**DIRECTIONS**
Once you have read the entries below, write them all out again exactly.
BEGIN
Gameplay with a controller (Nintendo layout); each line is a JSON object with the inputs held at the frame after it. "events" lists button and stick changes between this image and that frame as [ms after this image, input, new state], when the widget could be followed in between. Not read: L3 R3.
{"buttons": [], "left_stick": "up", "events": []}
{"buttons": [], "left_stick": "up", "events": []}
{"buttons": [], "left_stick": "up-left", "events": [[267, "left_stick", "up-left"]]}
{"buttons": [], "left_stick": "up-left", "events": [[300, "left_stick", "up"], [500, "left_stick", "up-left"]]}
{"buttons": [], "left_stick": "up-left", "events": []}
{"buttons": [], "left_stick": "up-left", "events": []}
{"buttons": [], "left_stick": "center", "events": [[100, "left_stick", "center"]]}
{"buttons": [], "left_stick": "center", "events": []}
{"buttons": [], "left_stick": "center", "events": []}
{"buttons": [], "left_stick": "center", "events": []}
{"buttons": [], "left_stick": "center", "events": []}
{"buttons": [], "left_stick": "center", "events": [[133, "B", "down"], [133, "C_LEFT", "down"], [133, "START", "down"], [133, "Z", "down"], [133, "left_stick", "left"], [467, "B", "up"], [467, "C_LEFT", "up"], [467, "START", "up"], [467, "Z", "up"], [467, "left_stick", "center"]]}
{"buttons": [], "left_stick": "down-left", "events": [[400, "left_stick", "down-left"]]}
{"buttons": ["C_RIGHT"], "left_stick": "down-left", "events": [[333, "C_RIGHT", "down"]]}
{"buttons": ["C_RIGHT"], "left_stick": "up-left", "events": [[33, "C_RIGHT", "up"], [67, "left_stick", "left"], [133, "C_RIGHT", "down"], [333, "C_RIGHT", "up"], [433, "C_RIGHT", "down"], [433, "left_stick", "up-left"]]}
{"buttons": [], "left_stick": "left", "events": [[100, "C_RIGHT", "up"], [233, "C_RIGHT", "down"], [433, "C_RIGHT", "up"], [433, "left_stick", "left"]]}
END
**YOUR SOLUTION**
Gameplay with a controller (Nintendo layout); each line is a JSON object with the inputs held at the frame after it. "events" lists button and stick changes between this image and that frame as [ms after this image, input, new state], when the widget could be followed in between. Not read: L3 R3.
{"buttons": [], "left_stick": "up", "events": []}
{"buttons": [], "left_stick": "up", "events": []}
{"buttons": [], "left_stick": "up-left", "events": [[267, "left_stick", "up-left"]]}
{"buttons": [], "left_stick": "up-left", "events": [[300, "left_stick", "up"], [500, "left_stick", "up-left"]]}
{"buttons": [], "left_stick": "up-left", "events": []}
{"buttons": [], "left_stick": "up-left", "events": []}
{"buttons": [], "left_stick": "center", "events": [[100, "left_stick", "center"]]}
{"buttons": [], "left_stick": "center", "events": []}
{"buttons": [], "left_stick": "center", "events": []}
{"buttons": [], "left_stick": "center", "events": []}
{"buttons": [], "left_stick": "center", "events": []}
{"buttons": [], "left_stick": "center", "events": [[133, "B", "down"], [133, "C_LEFT", "down"], [133, "START", "down"], [133, "Z", "down"], [133, "left_stick", "left"], [467, "B", "up"], [467, "C_LEFT", "up"], [467, "START", "up"], [467, "Z", "up"], [467, "left_stick", "center"]]}
{"buttons": [], "left_stick": "down-left", "events": [[400, "left_stick", "down-left"]]}
{"buttons": ["C_RIGHT"], "left_stick": "down-left", "events": [[333, "C_RIGHT", "down"]]}
{"buttons": ["C_RIGHT"], "left_stick": "up-left", "events": [[33, "C_RIGHT", "up"], [67, "left_stick", "left"], [133, "C_RIGHT", "down"], [333, "C_RIGHT", "up"], [433, "C_RIGHT", "down"], [433, "left_stick", "up-left"]]}
{"buttons": [], "left_stick": "left", "events": [[100, "C_RIGHT", "up"], [233, "C_RIGHT", "down"], [433, "C_RIGHT", "up"], [433, "left_stick", "left"]]}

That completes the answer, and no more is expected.